In deze uitspraak beoordeelt de rechtbank het beroep van eiser, een Sierra Leoonse nationaliteit, tegen de afwijzing van zijn asielaanvraag. Eiser heeft op 16 augustus 2021 een asielaanvraag ingediend, die door de minister van Asiel en Migratie op 21 september 2023 is afgewezen. De rechtbank heeft de zaak op 8 februari 2024 behandeld, waarbij eiser en zijn gemachtigde aanwezig waren, evenals de gemachtigde van verweerder en een tolk. Na de zitting is het onderzoek aangehouden in afwachting van een BMA-onderzoek. Dit onderzoek heeft plaatsgevonden en de rechtbank heeft op 1 juli 2024 het onderzoek gesloten.

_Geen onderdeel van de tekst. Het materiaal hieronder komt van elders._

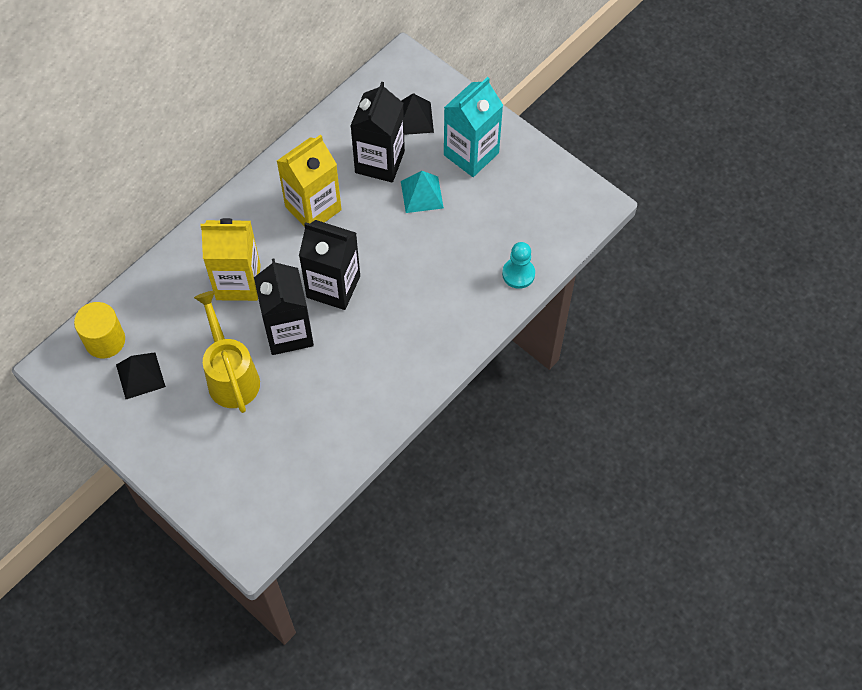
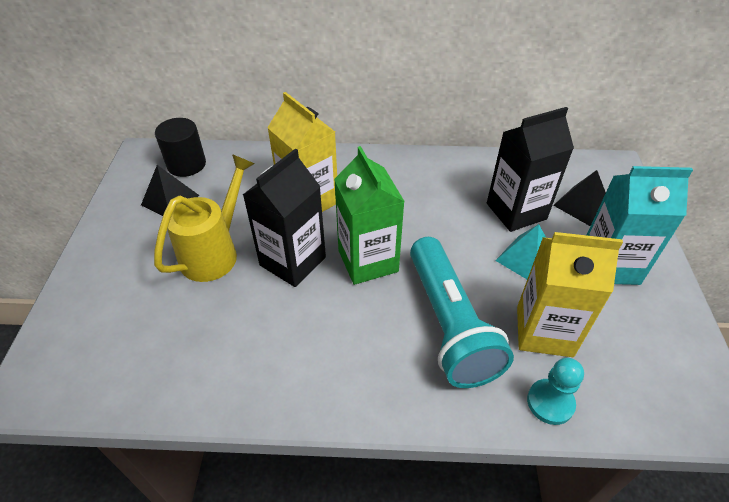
camera: 50 degrees right, 15 degrees down
yellow cylinder [74,302,125,358] -> black cylinder [155,118,206,177]
yellow carton [277,135,342,227] -> yellow carton moved to [517,232,623,357]
black carton [299,220,360,310] -> green carton [334,146,405,285]
none -> turquoise flashlight [410,237,514,388]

De rechtbank oordeelt dat het beroep ongegrond is. Eiser heeft gesteld dat hij vreest voor vervolging door het Soko-genootschap, waarvan zijn vader en grootvader lid waren. Hij heeft echter niet overtuigend aangetoond dat zijn betrokkenheid bij het genootschap geloofwaardig is. De rechtbank concludeert dat de minister de asielaanvraag terecht heeft afgewezen, omdat de problemen die eiser heeft ervaren niet voldoende zijn onderbouwd. Eiser heeft geen concrete informatie over het genootschap kunnen geven en zijn verklaringen zijn inconsistent.
Daarnaast heeft de rechtbank het beroep op medische noodsituatie afgewezen. Het BMA-advies concludeert dat eiser psychische problemen heeft, maar dat hij kan reizen onder bepaalde voorwaarden. De rechtbank oordeelt dat verweerder het BMA-advies terecht heeft gevolgd en dat er geen reden is om aan te nemen dat eiser in aanmerking komt voor uitstel van vertrek op medische gronden. De rechtbank verklaart het beroep ongegrond en bevestigt de afwijzing van de asielaanvraag.